このダーウィン、実際の医療現場でも使われている「ダヴィンチ」という手術支援ロボットなのだそうです。渡海たちが働く病院で、重病の女の子の手術をダーウィンで行うことになり、渡海は興味なさげな顔を見せつつ裏でしっかりダーウィンについて勉強したり、女の子に造血剤を投与したりして、失敗に備えます。案の定、ダーウィンによる手術は大失敗。渡海がババンと登場してササっと手術をこなし、一件落着となりました。
もうこのドラマは『水戸黄門』とか『遠山の金さん』のように、お約束を楽しむ作品だと思ったほうがよさそうです。「なんだかんだあって、渡海が助ける」という以上の展開を期待すると、肩透かしを食らってしまう。5話目にして、ようやく楽しみ方がわかってきました。

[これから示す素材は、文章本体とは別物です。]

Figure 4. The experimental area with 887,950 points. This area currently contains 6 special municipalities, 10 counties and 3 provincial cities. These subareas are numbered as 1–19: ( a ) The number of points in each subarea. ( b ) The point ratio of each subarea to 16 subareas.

とにかく、本筋であるはずの「ブラックペアン」について、体内にペアンが残されたX線写真についての話が、まるで進まないんだもの。
とはいえ、思い返してみれば、原作である『ブラックペアン1988』(講談社)は研修医の世良くん(竹内涼真)の心情描写に多くのページが割かれているわけで、主人公を世良くんから渡海先生に変更した時点で、1クールのドラマとしては、まったくエピソードが足りなくなることは自明なんですよね。そこで尺足しのために投入されたのがダーウィンだったわけですが、ものすごく、これは違和感があるマシンでした。原作タイトルから『1988』を外したのは、このためだったのでしょうけれども。
■じゃ、スナイプいる?
私は医療についてなんの知識もない単なるどらまっ子ですので、このドラマから得た知識と理解だけで話を進めますけれども、「スナイプ」は最先端医療マシンとして登場したはずなんですよね。これまで開胸が必要だった手術も、スナイプならちょっと穴を開けるだけで心臓の中までいける。患者の負担も少なく、執刀医の技量にも左右されない。外科の未来を担うニューマシン。しかし劇中、そのニューマシンによる手術は失敗を繰り返し、渡海によるリカバリーがなければ何人も死んでいたことでしょう。

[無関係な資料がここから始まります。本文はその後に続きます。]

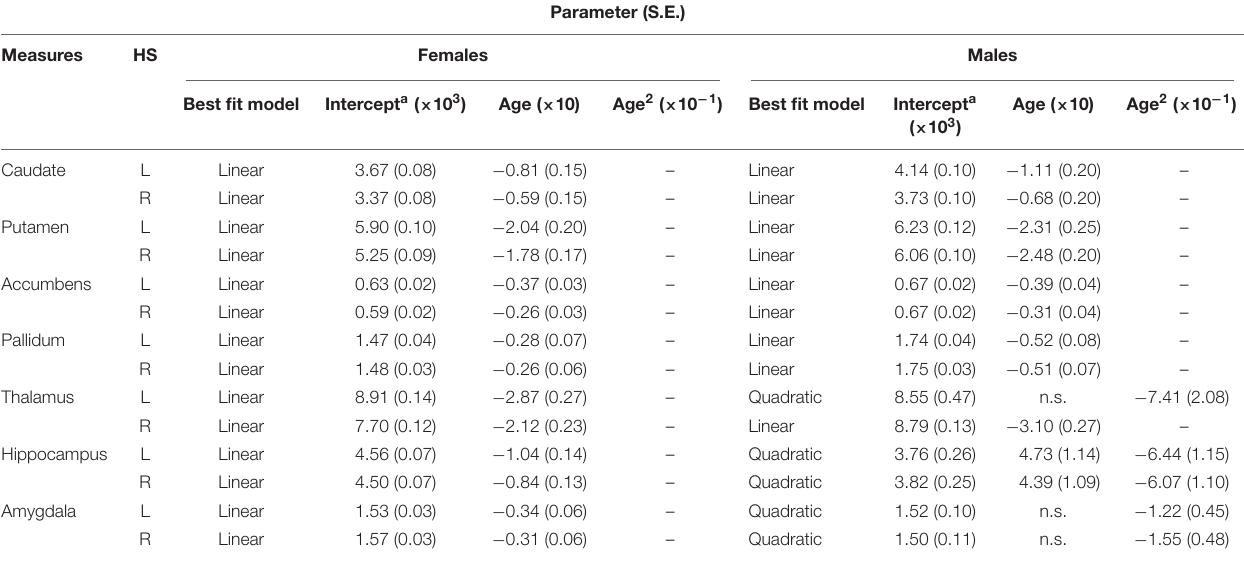
TABLE 4 | Fitting parameters for subcortical volumes versus age within each hemisphere in females and males.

そこで登場したダーウィンなんですが、特徴はこうです。これまで開胸が必要だった手術も、ダーウィンならちょっと穴を開けるだけで心臓の中まで行ける。患者の負担も少なく、執刀医の技量にも左右されない。外科の未来を担うニューマシン。しかも、機械なので人間より細かい作業ができる。
まんまこれ、スナイプの超進化版というか、「4本腕のオートメーションスナイプ」というか、ダーウィンが世の中に存在するなら、スナイプっていらなくない? と思うんです。スナイプなら可能で、ダーウィンで不可能なことが想像できない。ここまでさんざん「外科の世界を変える」と喧伝してきたはずのスナイプが、完全に「ダーウィンの腕部分のおもちゃ」にしか見えなくなってしまう。

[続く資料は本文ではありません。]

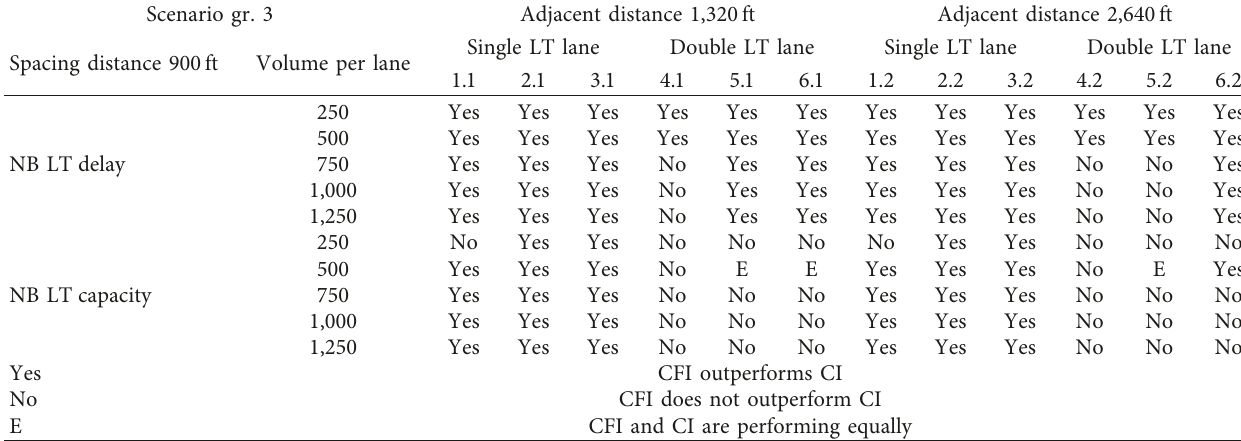
Table 4: Scenario group 3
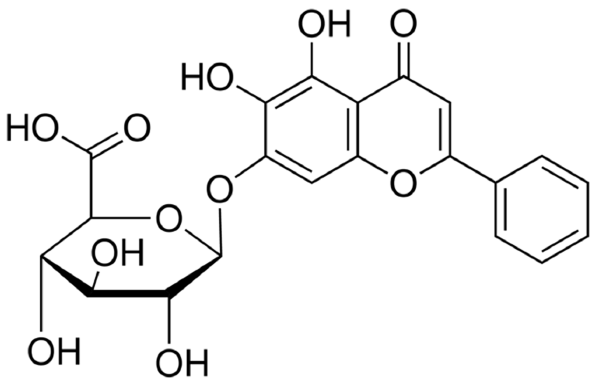
Figure 1. Chemical Structure of baicalin (BC).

原作は1988年の話で、当時の現実としてスナイプっぽいものはあっても、ダーウィンっぽいものはなかったのでしょう。作者の海堂尊さんはお医者さんでもあるので、そのへんのリアリティには注意を払っていたと想像します。
その1988年の時点で“最先端”として登場したスナイプを2018年の現代劇であるドラマにそのまま持ってきて、さらに2018年の“最先端”であるダーウィンも登場させてしまう。自動車に例えれば、4話目まで『頭文字D』(講談社)でおなじみの藤原とうふ店のパンダトレノが「最先端の夢のマシン」だったのに、5話目から急に自動運転の電気自動車が出てきたようなものです。パソコンでいえば「PC-9801」とIntel Core i7搭載の「MacBookAir」が両方とも「最先端」と謳われている。ゲーム機ならゲームボーイとNintendo Switchが……といった具合です。
何が言いたいかというと、それくらい『ブラックペアン』というドラマの肉付けはいい加減なので、マジメに考えながら見ていると頭が混乱するという話です。「なんだかんだあって、渡海が助ける」の「なんだかんだ」の部分は、あんまりちゃんと見ないほうがいいと思う。スナイプやダーウィンの設定のいい加減さに振り回されるように、それらを持ちこんでくる高階講師(小泉孝太郎)や西崎教授(市川猿之助)たちのキャラクターも右往左往して、なかなか人物像が見えてきません。彼らと真剣に向き合えば向き合うほど、「なんなんだよ!」とツッコミたくなってしまうこと請け合いです。